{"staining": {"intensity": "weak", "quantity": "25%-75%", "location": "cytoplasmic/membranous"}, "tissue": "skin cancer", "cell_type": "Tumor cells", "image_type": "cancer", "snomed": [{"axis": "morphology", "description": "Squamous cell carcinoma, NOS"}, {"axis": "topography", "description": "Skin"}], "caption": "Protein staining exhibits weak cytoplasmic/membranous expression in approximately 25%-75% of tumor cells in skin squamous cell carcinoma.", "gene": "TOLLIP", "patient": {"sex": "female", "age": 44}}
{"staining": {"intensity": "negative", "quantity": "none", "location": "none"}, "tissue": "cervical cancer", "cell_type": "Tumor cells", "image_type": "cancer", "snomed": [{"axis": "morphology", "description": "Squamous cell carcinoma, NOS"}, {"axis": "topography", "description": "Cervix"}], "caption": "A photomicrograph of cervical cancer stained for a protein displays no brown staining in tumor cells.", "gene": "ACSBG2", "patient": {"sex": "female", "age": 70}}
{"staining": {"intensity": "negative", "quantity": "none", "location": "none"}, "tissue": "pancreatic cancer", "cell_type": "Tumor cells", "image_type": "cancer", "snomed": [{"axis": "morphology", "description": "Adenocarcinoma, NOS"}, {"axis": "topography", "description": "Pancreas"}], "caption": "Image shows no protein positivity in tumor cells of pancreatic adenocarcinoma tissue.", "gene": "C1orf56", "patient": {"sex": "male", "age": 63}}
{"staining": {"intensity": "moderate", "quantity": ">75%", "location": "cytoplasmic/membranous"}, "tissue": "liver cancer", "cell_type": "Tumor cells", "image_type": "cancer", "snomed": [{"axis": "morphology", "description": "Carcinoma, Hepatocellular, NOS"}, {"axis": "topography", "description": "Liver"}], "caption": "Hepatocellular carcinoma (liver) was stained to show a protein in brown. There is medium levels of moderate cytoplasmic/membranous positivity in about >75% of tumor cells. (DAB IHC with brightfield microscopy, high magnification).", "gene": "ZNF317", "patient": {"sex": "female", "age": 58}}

*Directions for this task:*
Output the listing exactly. Leave no line out.

*Result of the task:*
{"staining": {"intensity": "weak", "quantity": "25%-75%", "location": "cytoplasmic/membranous"}, "tissue": "skin cancer", "cell_type": "Tumor cells", "image_type": "cancer", "snomed": [{"axis": "morphology", "description": "Squamous cell carcinoma, NOS"}, {"axis": "topography", "description": "Skin"}], "caption": "Protein staining exhibits weak cytoplasmic/membranous expression in approximately 25%-75% of tumor cells in skin squamous cell carcinoma.", "gene": "TOLLIP", "patient": {"sex": "female", "age": 44}}
{"staining": {"intensity": "negative", "quantity": "none", "location": "none"}, "tissue": "cervical cancer", "cell_type": "Tumor cells", "image_type": "cancer", "snomed": [{"axis": "morphology", "description": "Squamous cell carcinoma, NOS"}, {"axis": "topography", "description": "Cervix"}], "caption": "A photomicrograph of cervical cancer stained for a protein displays no brown staining in tumor cells.", "gene": "ACSBG2", "patient": {"sex": "female", "age": 70}}
{"staining": {"intensity": "negative", "quantity": "none", "location": "none"}, "tissue": "pancreatic cancer", "cell_type": "Tumor cells", "image_type": "cancer", "snomed": [{"axis": "morphology", "description": "Adenocarcinoma, NOS"}, {"axis": "topography", "description": "Pancreas"}], "caption": "Image shows no protein positivity in tumor cells of pancreatic adenocarcinoma tissue.", "gene": "C1orf56", "patient": {"sex": "male", "age": 63}}
{"staining": {"intensity": "moderate", "quantity": ">75%", "location": "cytoplasmic/membranous"}, "tissue": "liver cancer", "cell_type": "Tumor cells", "image_type": "cancer", "snomed": [{"axis": "morphology", "description": "Carcinoma, Hepatocellular, NOS"}, {"axis": "topography", "description": "Liver"}], "caption": "Hepatocellular carcinoma (liver) was stained to show a protein in brown. There is medium levels of moderate cytoplasmic/membranous positivity in about >75% of tumor cells. (DAB IHC with brightfield microscopy, high magnification).", "gene": "ZNF317", "patient": {"sex": "female", "age": 58}}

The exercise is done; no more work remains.